## Assignment:
Return the lines below in which the string "owner" occurs.

## Extracted information:
################
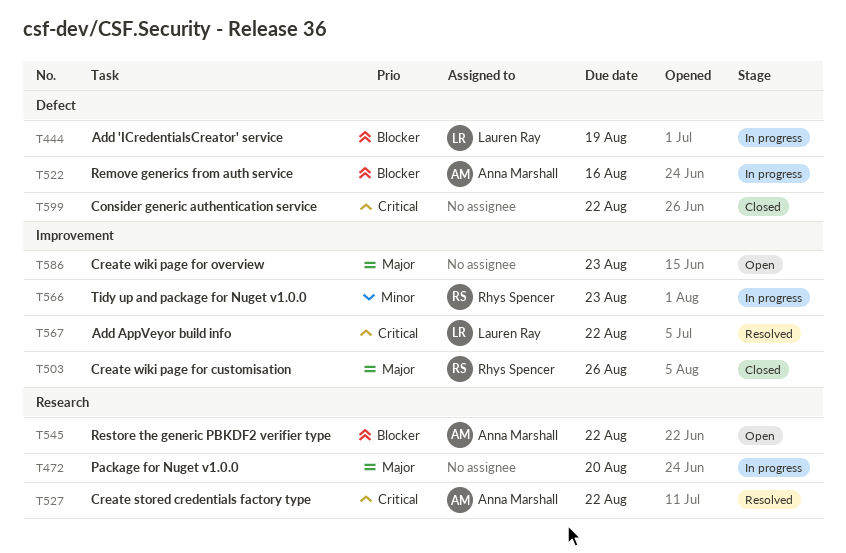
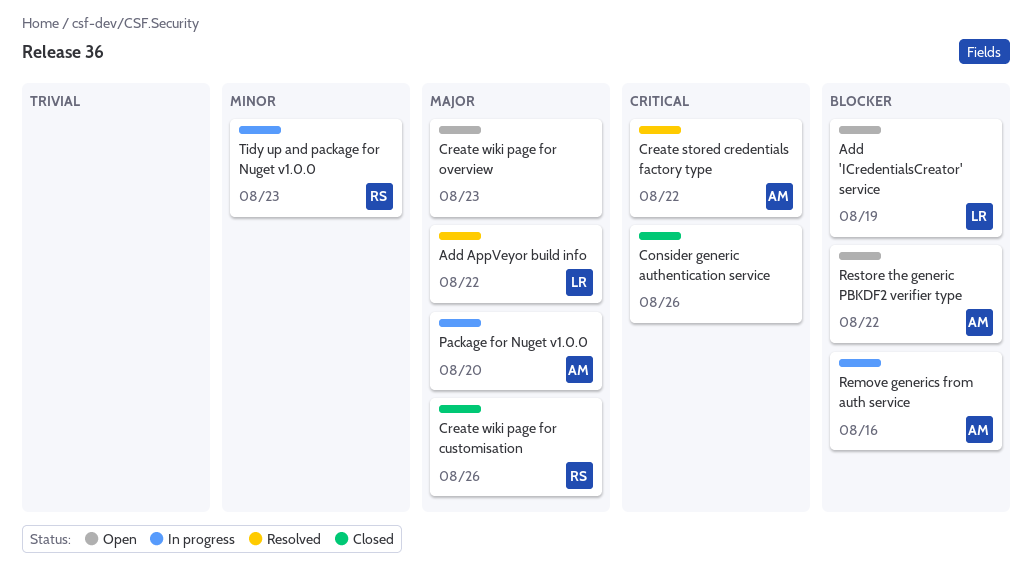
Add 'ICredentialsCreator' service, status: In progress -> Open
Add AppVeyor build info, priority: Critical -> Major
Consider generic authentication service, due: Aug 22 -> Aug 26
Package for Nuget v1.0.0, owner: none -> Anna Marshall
################
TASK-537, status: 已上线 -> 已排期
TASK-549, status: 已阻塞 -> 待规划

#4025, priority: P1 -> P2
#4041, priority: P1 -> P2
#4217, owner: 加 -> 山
################
## Result for this task:
Package for Nuget v1.0.0, owner: none -> Anna Marshall
#4217, owner: 加 -> 山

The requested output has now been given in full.